In May 2016, the companies announced plans to come together. They said they would have combined sales worth $26bn and would save billions of dollars in costs by merging, including $1bn in the merged entity’s first year.
The new company has 170,000 staff and 6,000 enterprise and public sector customers in 70 countries.
CSC CEO John Michael Lawrie, who will become CEO of DXC, said digital transformation would be a core activity for the new company. “The DXC Technology brand will be built on a foundation of trust and transformation, and a relentless drive to help clients thrive on change,” he said.
Both companies have struggled to grow in the same way as competitors such as the Indian IT services firms.
HP has struggled in IT services in recent years. In 2008, it paid $13.9bn for IT outsourcing pioneer EDS, but a few years later the value of this acquisition had fallen by almost $9bn. In November 2015, HP split into two separate companies – the printing and devices business HP Inc and the enterprise-focused HPE.
CSC has also faced challenges. In May 2015, it split its business, forming CSC US Public Sector and CSC Global Commercial, with the latter focusing on enterprise and non-US public sector sales. This was seen as a strategy to make the company easier to digest for any potential purchaser, or easier to manage during a merger.
But is the merger anything more than two old-timers helping each other to stand upright? Rachael Stormonth, executive vice-president at NelsonHall, thinks so. She said businesses should forget what they knew a few years back about CSC and HP Enterprise Services.

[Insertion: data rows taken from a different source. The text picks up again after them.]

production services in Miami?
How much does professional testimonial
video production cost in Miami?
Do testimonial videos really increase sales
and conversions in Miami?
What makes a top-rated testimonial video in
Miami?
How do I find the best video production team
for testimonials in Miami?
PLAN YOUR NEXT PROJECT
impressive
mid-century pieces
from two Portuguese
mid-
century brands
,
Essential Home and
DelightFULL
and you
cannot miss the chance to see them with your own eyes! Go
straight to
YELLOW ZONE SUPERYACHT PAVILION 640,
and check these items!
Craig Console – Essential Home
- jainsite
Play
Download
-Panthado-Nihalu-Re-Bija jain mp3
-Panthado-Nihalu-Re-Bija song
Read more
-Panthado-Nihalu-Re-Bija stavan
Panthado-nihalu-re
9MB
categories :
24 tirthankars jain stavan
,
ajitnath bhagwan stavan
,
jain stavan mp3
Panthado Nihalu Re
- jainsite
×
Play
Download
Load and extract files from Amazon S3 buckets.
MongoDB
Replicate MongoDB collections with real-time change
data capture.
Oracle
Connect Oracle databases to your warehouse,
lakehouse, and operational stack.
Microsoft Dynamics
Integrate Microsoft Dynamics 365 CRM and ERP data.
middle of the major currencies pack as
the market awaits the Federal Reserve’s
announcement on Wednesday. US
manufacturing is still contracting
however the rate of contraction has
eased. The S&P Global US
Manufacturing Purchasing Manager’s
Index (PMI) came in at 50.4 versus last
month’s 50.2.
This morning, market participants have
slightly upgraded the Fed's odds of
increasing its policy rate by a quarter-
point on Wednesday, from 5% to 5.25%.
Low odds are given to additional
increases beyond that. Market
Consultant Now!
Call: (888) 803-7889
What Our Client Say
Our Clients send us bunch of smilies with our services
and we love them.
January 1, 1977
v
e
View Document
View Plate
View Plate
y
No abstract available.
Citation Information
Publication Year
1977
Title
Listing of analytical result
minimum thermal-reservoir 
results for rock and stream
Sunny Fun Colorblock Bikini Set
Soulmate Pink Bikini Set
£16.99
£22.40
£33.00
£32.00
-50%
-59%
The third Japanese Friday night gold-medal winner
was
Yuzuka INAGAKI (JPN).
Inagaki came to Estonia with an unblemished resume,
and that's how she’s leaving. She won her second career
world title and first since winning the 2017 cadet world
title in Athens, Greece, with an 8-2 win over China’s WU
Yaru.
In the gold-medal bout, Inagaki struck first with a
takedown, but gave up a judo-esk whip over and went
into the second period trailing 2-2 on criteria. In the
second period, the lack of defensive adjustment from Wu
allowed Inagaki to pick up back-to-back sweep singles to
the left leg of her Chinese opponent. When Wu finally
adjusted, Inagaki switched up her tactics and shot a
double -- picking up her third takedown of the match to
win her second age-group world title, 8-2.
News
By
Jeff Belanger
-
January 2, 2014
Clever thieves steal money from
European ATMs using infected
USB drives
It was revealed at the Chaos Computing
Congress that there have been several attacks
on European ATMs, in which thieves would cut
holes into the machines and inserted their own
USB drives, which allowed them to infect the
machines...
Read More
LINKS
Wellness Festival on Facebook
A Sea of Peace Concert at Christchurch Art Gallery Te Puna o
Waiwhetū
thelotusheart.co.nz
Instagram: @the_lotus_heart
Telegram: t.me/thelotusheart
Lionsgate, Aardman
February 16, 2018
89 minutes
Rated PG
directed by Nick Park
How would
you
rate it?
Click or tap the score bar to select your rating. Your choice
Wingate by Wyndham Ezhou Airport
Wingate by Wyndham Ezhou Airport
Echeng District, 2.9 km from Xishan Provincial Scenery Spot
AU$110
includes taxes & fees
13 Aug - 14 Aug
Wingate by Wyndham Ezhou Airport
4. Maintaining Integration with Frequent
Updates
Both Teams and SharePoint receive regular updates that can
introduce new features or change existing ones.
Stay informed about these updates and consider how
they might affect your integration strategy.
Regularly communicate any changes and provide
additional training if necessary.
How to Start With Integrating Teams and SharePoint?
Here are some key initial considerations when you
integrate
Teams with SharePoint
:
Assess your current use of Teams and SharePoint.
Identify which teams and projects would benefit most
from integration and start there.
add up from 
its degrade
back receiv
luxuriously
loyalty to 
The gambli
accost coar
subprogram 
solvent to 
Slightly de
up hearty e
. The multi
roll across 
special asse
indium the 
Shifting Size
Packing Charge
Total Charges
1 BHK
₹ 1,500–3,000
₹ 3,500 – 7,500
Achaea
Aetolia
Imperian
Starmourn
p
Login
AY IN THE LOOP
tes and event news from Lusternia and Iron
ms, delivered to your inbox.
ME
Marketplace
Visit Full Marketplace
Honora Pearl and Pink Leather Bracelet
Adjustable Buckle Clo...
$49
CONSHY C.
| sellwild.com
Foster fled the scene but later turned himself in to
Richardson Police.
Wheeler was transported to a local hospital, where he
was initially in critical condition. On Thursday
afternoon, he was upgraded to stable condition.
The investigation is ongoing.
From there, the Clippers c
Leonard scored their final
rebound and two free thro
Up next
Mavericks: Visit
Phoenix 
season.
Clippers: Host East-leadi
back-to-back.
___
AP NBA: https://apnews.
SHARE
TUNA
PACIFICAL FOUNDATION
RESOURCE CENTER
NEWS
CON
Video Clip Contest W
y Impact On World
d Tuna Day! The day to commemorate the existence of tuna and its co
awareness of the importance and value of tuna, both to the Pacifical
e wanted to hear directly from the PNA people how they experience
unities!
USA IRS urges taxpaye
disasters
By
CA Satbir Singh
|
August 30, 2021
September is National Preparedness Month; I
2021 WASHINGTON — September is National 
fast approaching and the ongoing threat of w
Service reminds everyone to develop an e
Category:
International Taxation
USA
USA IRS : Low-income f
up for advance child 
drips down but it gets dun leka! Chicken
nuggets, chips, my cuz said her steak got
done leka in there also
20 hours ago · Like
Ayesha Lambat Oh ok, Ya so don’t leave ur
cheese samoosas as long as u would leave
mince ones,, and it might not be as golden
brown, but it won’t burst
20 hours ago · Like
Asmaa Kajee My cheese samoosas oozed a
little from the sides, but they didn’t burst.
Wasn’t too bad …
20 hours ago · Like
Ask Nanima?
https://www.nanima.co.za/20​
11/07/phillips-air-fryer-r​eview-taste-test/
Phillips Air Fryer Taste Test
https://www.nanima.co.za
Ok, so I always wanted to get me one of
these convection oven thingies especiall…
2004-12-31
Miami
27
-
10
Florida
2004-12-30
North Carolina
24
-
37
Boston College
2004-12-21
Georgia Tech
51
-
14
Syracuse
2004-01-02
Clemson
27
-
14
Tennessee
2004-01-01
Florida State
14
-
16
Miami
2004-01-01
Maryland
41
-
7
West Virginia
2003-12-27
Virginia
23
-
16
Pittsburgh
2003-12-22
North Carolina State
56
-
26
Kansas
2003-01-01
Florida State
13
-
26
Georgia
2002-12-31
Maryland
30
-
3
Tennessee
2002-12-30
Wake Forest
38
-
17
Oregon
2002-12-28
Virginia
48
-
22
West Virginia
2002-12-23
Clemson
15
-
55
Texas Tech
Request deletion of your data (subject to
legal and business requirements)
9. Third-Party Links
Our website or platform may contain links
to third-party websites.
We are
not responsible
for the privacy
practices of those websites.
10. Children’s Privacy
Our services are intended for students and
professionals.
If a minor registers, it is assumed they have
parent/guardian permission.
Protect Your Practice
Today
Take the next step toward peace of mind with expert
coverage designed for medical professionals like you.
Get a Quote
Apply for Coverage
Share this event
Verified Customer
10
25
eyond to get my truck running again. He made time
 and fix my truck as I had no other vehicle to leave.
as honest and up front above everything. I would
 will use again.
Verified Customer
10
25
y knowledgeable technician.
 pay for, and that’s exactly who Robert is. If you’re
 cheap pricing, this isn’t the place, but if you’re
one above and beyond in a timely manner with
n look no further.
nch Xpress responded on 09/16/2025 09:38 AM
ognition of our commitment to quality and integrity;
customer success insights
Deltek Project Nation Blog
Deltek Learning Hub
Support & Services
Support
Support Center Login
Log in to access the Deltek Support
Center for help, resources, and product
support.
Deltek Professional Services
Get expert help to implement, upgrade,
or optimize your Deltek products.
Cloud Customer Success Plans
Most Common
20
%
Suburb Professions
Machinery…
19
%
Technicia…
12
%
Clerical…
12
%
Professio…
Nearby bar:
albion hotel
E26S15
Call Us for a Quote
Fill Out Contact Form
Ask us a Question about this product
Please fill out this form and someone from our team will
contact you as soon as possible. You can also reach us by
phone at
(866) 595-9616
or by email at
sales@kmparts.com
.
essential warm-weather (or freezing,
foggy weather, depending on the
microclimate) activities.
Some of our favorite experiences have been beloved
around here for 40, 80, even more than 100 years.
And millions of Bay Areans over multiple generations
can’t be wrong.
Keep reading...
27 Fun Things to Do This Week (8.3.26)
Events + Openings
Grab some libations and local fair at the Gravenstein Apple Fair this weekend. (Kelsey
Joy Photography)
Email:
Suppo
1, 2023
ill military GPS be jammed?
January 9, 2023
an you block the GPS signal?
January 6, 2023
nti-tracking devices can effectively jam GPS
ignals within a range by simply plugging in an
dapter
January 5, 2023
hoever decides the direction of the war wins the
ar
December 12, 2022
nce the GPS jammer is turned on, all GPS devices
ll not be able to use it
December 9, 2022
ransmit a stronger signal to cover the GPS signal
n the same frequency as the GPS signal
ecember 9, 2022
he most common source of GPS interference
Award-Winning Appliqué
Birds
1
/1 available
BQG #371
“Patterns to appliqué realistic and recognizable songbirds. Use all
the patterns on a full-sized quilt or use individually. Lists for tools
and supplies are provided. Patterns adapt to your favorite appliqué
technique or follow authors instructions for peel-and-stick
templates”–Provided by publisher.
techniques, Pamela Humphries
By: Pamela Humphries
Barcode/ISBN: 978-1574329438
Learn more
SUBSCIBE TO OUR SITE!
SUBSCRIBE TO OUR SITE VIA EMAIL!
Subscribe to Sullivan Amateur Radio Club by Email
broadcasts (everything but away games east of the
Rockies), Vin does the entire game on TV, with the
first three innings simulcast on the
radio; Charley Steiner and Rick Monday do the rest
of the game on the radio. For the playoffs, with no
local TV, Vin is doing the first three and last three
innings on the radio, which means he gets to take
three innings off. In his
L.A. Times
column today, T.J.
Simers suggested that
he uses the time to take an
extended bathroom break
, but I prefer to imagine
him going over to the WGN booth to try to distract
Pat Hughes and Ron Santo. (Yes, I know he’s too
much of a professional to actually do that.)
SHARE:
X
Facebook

“Each has become leaner and fitter, and CSC has benefited from a series of acquisitions in recent years that have brought in new capabilities in digital and in industry-specific IP,” she said. “The new company is well positioned to be a dominant player in next-generation IT services and solutions.”
John Madden, global practice leader for IT services at Ovum, said bringing together two well-known, experienced IT services players would give customers a strong new provider as the digital transformation trend continues.
“DXC Technology, as a pure-play services provider, can build on HP Enterprise Services’ and CSC’s successful histories in cloud, security, application services, mobility and BPO throughout multiple vertical industries with customers who are undergoing various stages of transformation,” he said.
CIOs at customers including Coca-Cola FEMSA, Health Service Executive Ireland, United Airlines and Rockwell Collins spoke out in support of the merger.